Lightweight and Robust Chatter Detection Algorithms for Milling

Abstract

Most machining processes suffer from self-excited chatter vibrations that destroy the work surface and affect machine tool’s health. Therefore, accurate and timely detection of chatter vibrations is critical for productivity and longevity of the manufacturing equipment. This paper presents two different chatter detection algorithms for milling process by monitoring power spectrum of the vibration signal measured on the machine. Firstly, a real-time suitable computationally efficient approach is presented, which computes total spectral power of the vibration signal using time-domain variance operator and forced vibration power using moving Fourier transform. Power spectrum of chatter vibration is then evaluated by deducting the forced vibration component from the total signal power. The second method is based on Principal Component Analysis (PCA), which extracts the dominant harmonics of the measured vibration signal.

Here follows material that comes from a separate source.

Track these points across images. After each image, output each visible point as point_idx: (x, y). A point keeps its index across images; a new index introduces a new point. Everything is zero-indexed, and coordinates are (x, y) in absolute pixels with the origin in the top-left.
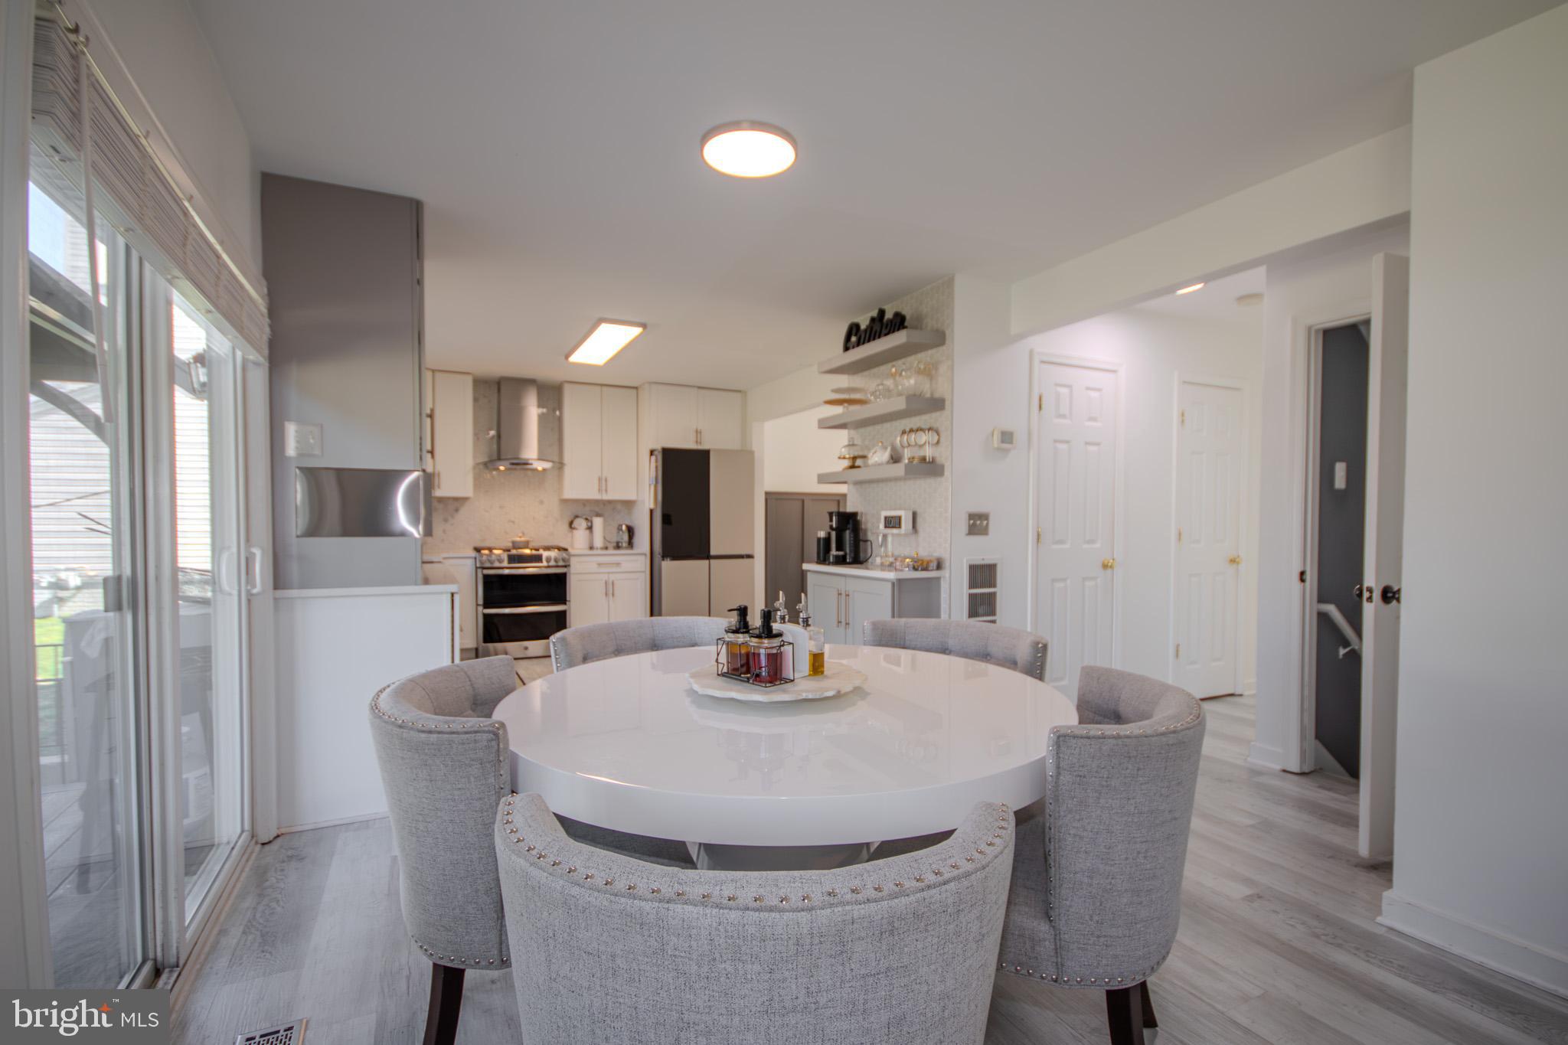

Forced and chatter vibration harmonics are then clustered and labeled to evaluate the forced and chatter vibration powers based on their eigenvectors and eigenvalue magnitudes. For both methods, the power ratio (PR) is used to detect chatter. Once PR exceeds 0.5, chatter starts to dominate whole process, and it is detected. Both algorithms are experimentally tested in machining flexible workpieces. Results show that although both methods perform well on detecting chatter timely, computationally efficient algorithm gives false alarms for flexible workpiece while PCA based algorithm provides more robust chatter detection.